Question

Find the slope of the equation. Differentiation.

Answer 1

\[x^4-2x^2-x\]

Answer 2

Do I keep reducing the equation with differentiation?

Answer 3

You can apply power rule

Answer 4

\[\frac{ d }{ dx }x^n = nx^{n-1}\]

Answer 5

You want to find the "slope", or rather a "function that generates slope" (the "derivative of the function".)
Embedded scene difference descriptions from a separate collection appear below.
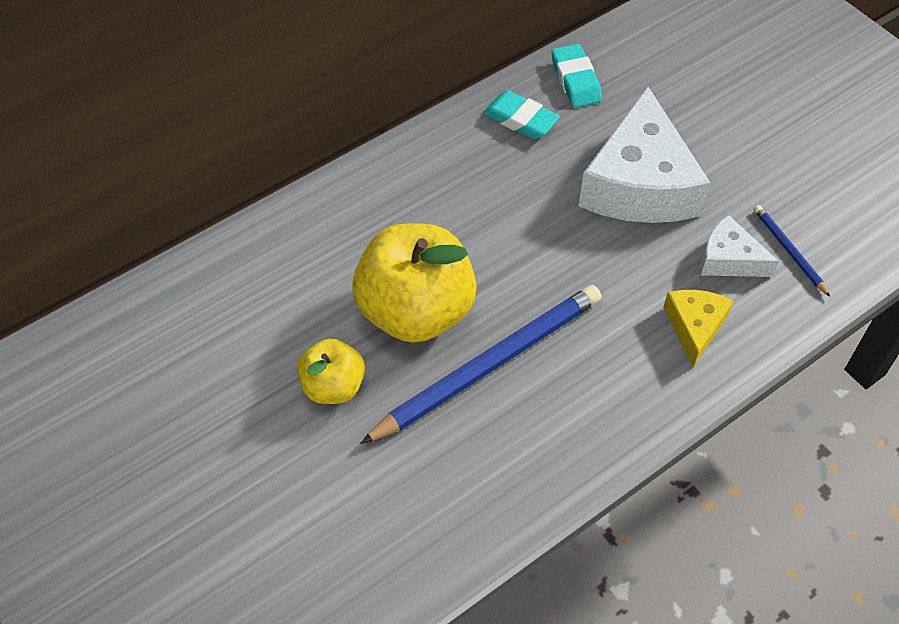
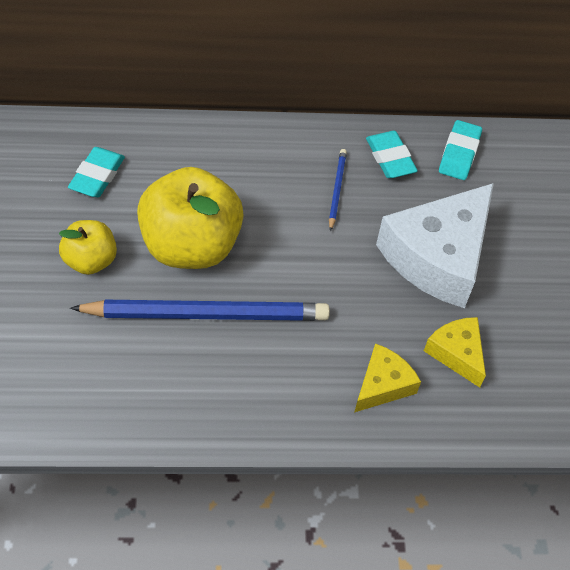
camera: 30 degrees right, 0 degrees up
(262, 301) = (97, 176): none -> turquoise eraser
(728, 259) = (456, 353): white cheese -> yellow cheese
(789, 251) = (512, 377): blue pencil -> blue pencil (336, 189)

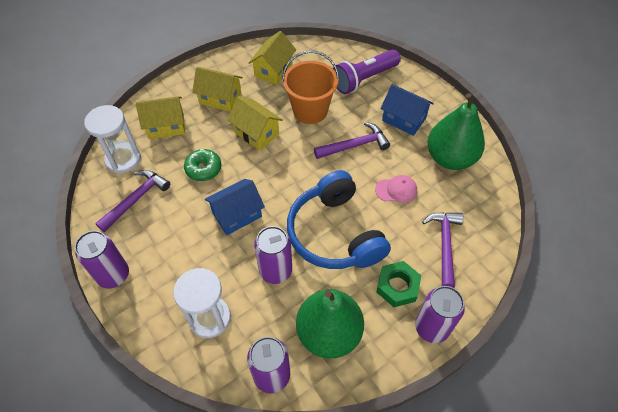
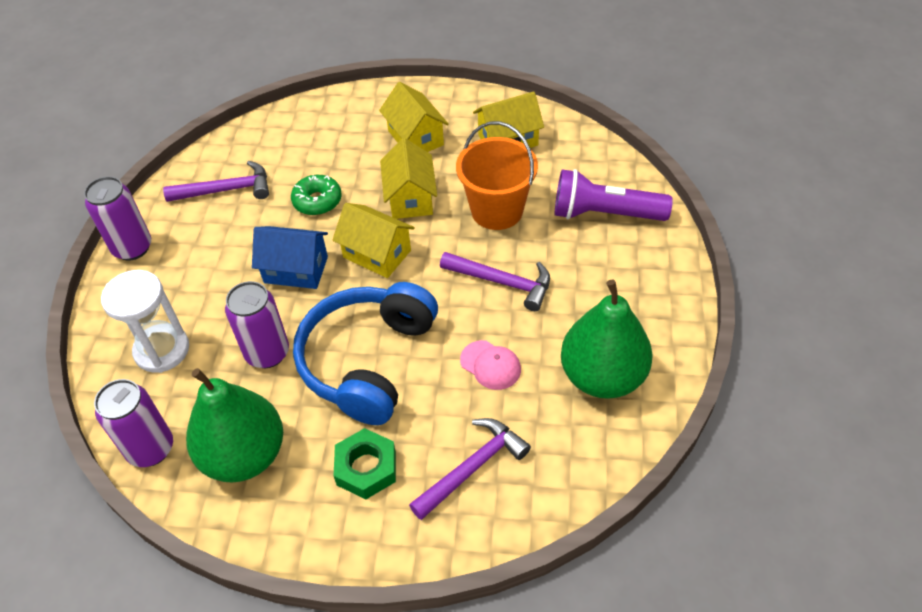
camera: 45 degrees right, 5 degrees down
(123, 159) = (257, 143): white hourglass -> none
(166, 126) = (331, 134): yellow house -> yellow house (377, 254)
(404, 119) = (598, 292): blue house -> none
(431, 328) = (349, 541): purple can -> none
yes, apply the power rule to each term.

Answer 6

the slope will be 24x when using differentiation rules 3 times?

Answer 7

Why are you differentiating 3 times ?

Answer 8

You only need to take the derivative once for the slope.

Answer 9

Yeah, you have to apply it to each term not 3 times

Answer 10

\[y' = 4x^3+4x-1\]

Answer 11

And you're done

Answer 12

what would be the slope? the entire equation?

Answer 13

If you want to find a slope at a point (say x=2), then plug in 2 for x.
\(\color{#000000 }{ \displaystyle f'(x)=4x^3+4x-1 }\)
\(\color{#000000 }{ \displaystyle f'(2)=4(2)^3+4(2)-1 =39}\)

Answer 14

Only have to differentiate once to find slope/tangent line

Answer 15

So, yes, the entire equation is the slope.

Answer 16

You forgot, it is -4x.

Answer 17

\(\color{#000000 }{ \displaystyle f'(x)=4x^3-4x-1 }\)

Answer 18

oh the original equation is \[x^4+2x^2-x\]

Answer 19

Oh, ok ...

Answer 20

In order to find the equation of the tangent line to the curve at the given point ( 1, 2). I would use the point-slope form?

Answer 21

Yes.

`Step  1  .`
Plug in x=1 into the derivative, to find the slope at x=1.
(Since derivative generates/is the slope of the function)

`Step  2  .`
Plug in the point (1,2) into the point slope form, with the
slope from step 1.

Answer 22

I can give you a similar example-problem as well, if you like ...

Answer 23

so slope m would be \[y'(1) = 4(1)^3+4(1)-1 = 4 + 4 - 1 = 7\]?

Answer 24

Yes, precisely!

Answer 25

Okay, I got it now. I'm used to finding slopes from equations like y = mx + b.
I can handle the rest now. :)

Answer 26

Alrighty ... good luck!